Damit auf keinen Fall falsche Gerüchte entstehen, als «Moscht Ludi» bezeichnet man im Kanton Thurgau jene Personen, die sich öfters mal einen Moscht (vergorener Alpfelsaft) gönnen. Dabei kann es durchaus auch alkoholfreier Moscht sein, man ist also nach dem Genuss durchaus noch flugfähig.

Autor: Peter Schmid

Aber der Reihe nach. Nach 32 Jahren teilweise sehr sporadischer, teilweise etwas intensiverer Segelflugschulung, fand ich, es wäre an der Zeit, sich selber mal wieder in die Rolle des Schülers zu versetzen. Ausgeschrieben vom Segelflugverband bot der Fluglehrer-Weiterbildungskurs 1/2026 in Amlikon die ideale Gelegenheit dazu.

Am Sonntag, 17. Mai fanden sich insgesamt 150 Jahre Segelfluglehrer-Erfahrung im Theorieraum in Amlikon ein. Diese grosse Erfahrung summierte sich über die beiden Kursleiter Role Bieri und Heinz Brem, plus die vier Fluglehrer Daniela Nowak (Bellchasse), Martin Zumbrunnen (Bern), Ernst Oettli (Amlikon) und Peter Schmid (Schänis). Nur schon der Erfahrungsaustausch wäre ein kursfüllendes Programm gewesen.

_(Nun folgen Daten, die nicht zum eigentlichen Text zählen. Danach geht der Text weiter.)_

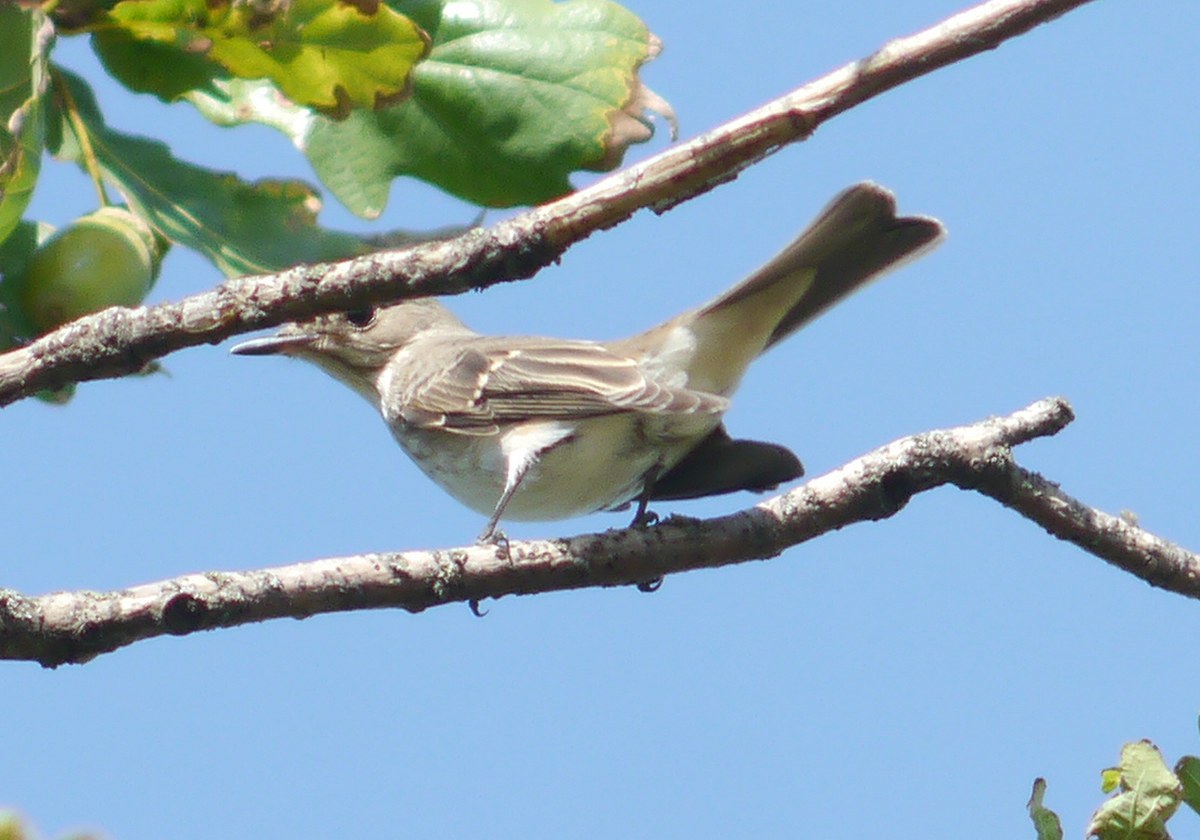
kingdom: Animalia
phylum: Chordata
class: Aves
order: Passeriformes
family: Muscicapidae
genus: Muscicapa
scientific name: Muscicapa striata
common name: Spotted flycatcher
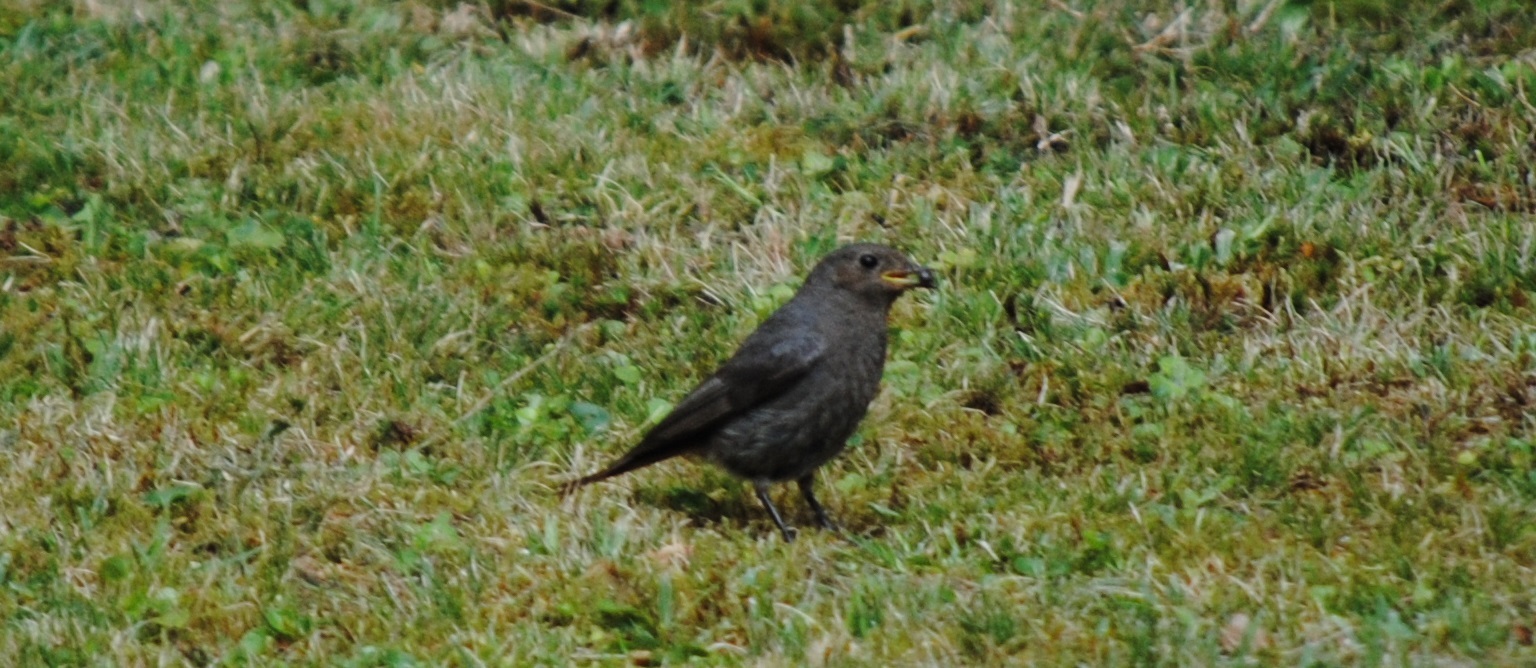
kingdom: Animalia
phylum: Chordata
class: Aves
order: Passeriformes
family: Muscicapidae
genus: Phoenicurus
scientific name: Phoenicurus ochruros
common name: Black redstart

Aber nein, nix mit Sonntag frei, nach Besprechung des Wochenprogrammes und den Erwartungen der Kursleitung gings gleich zu Sache. Die ersten Longbriefings standen an. Dabei präsentiert jeweils ein Fluglehrer ein Thema, die anderen Fluglehrer beobachten und hören aufmerksam zu. Vermeintlich banale Themen wie Checklisten und Platzrunden führten bereits zu angeregten Diskussionen.

Das Meteobriefing für den Montag, 18. Mai verhiess kein Segelflugwetter. Regnerisch, für die Jahreszeit sehr kalt. Aber auch hier zahlte sich 150 Jahre Segelfluglehrer Erfahrung aus. Jedenfalls konnte das kurze, regenfreie Wetter optimal für unsere Flüge genutzt werden. Zwar gut durchfroren, aber rechtzeitig zu Beginn der ersten Regenschauer hatten wir unsere Flüge absolviert.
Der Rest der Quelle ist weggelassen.